Dremio Jekyll

DM Radio: Modern Data Pipelines

Host Eric Kavanagh interviews several open-source experts - including Dremio CMO Kelly Stirman - about the current state of open-source development.

Listen to the entire podcast over at DM Radio.


Eric Kavanagh:

Our next guest is Kelly Stirman, from a company called Dremio. This is a fascinating company. These guys came along and figured out a way to achieve some really, really cool things for data access and data provisioning, basically enabling what we've called for years something called federated queries. In the analyst world, a lot of times you're doing SQL queries, that stands for Structured Query Language, for radio audience out there. SQL is a lingua franca of data, basically. It's the long-standing language for querying databases and data sources. But the dream for years and years was to be able to do federated queries, meaning not just of one database, but querying multiple databases in multiple different places. Well, until recently, it was just a pipe dream. I mean, you could actually try to execute one of those things, but there's almost no chance of it coming back, at least with anything meaningful. But Dremio focused on that and they've done some pretty cool stuff. So with that, Kelly Stirman, welcome back to DM Radio. Tell us a bit what you guys are doing with respect to modern data pipelines.

Kelly Stirman:

Thanks for having me, Eric. I thought we were going to talk about Repo Man. I didn't know we were talking about data things. I'm a little surprised.

Eric Kavanagh:

Life with Repo Man's always intense.

Kelly Stirman:

Yeah. So Dremio is in the data analytics space. We have a product that we call data as a service. As you said, companies have data in lots of different systems, and as our earlier folks on the call described, you talk about 7,000, just in the domain of kind of marketing solutions. Think about all the other systems that you use to run the business. No company has their data in one place. For decades I think the solution to how do I understand the full view of my customer, or the full view of my supply chain where data is managed in all these different systems. The only solution for decades is we'll just copy your data into a new silo, and then you can do your analysis on the data in that one new silo.
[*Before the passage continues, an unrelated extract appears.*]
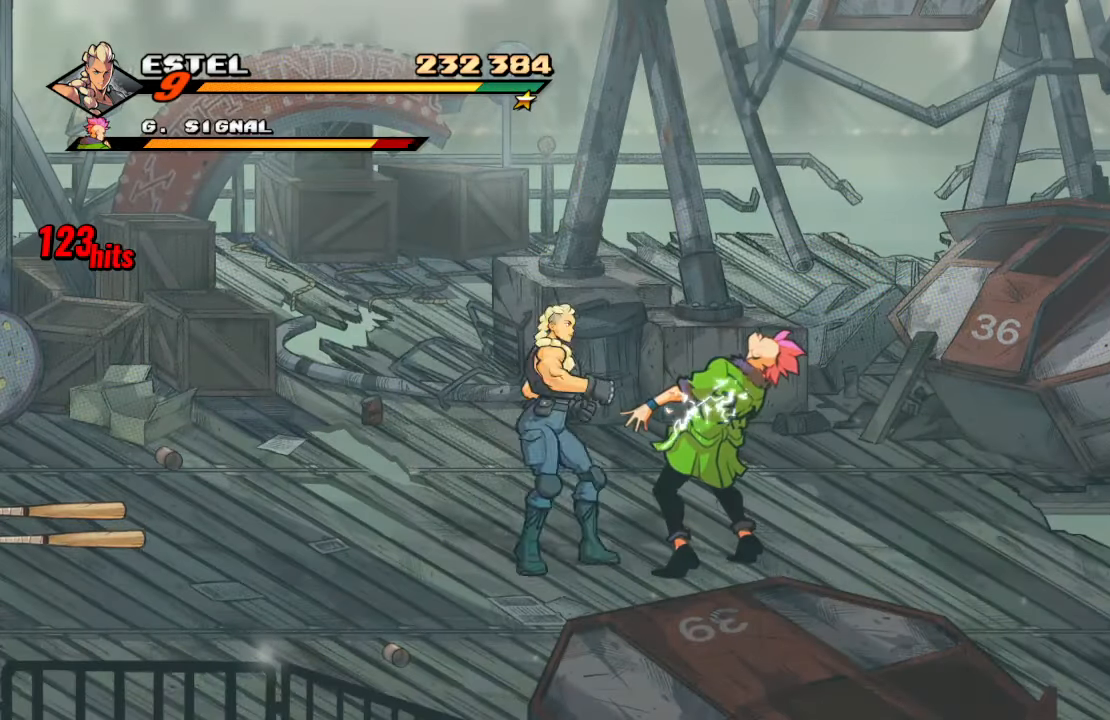
{"buttons": ["DPAD_RIGHT"], "left_stick": "center", "right_stick": "center", "events": [[50, "SQUARE", "up"], [67, "DPAD_RIGHT", "up"], [100, "SQUARE", "down"], [133, "DPAD_RIGHT", "down"], [250, "SQUARE", "up"], [300, "SQUARE", "down"], [500, "SQUARE", "up"]]}
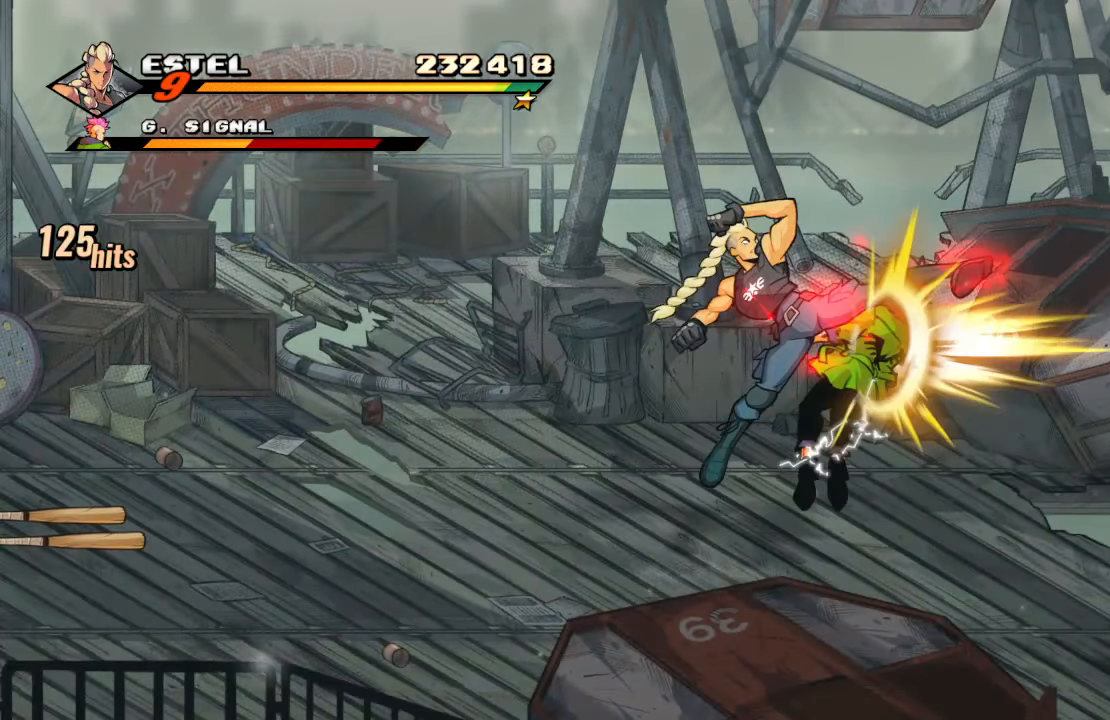
{"buttons": ["DPAD_DOWN", "DPAD_RIGHT"], "left_stick": "center", "right_stick": "center", "events": [[33, "DPAD_RIGHT", "up"], [200, "DPAD_RIGHT", "down"], [367, "DPAD_DOWN", "down"]]}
For most companies that's just not terribly practical. There's just too many systems, there's too much data. By the time you move it into a new place there's a ton of time that goes by and it's very expensive and error prone, et cetera, et cetera.

What Dremio's about is can we put something on top of all the data, wherever it happens to be, and let people go and blend data across different sources, do analytics across different sources, without first moving it into yet another silo? In addition, can we do that in a self-service model so that instead of it being something only IT can do, can you make it so the business analyst, or the data scientist or any of what we call the data consumers can go and do things for themselves on their own terms and at their own speed without being so dependent on a core IT function. So that's what Dremio's all about.

Oh, and also it's open source, so it's something that we've made available so everyone can use it.

Eric Kavanagh:

Yeah that's really cool stuff. You're kind of speaking to a broader shift in the marketplace, not just in the data marketplace, but also in the media. I see this across the board of a sort of push versus pull. Push is when the reports team would push out a report and say, "Okay, here's what happened to the business," but as a service we start talking about self-service, that's a pull model. Now the individual's pulling the information that they want. So you think about in the media world, there used to be just a handful of media companies, so they'd push out the nightly news. They'd tell you what happened. Now with the internet, we pull stuff to us. We go onto Google and see what happened today and search for stuff that matters to us. This is a very widespread transformation that's not a small thing.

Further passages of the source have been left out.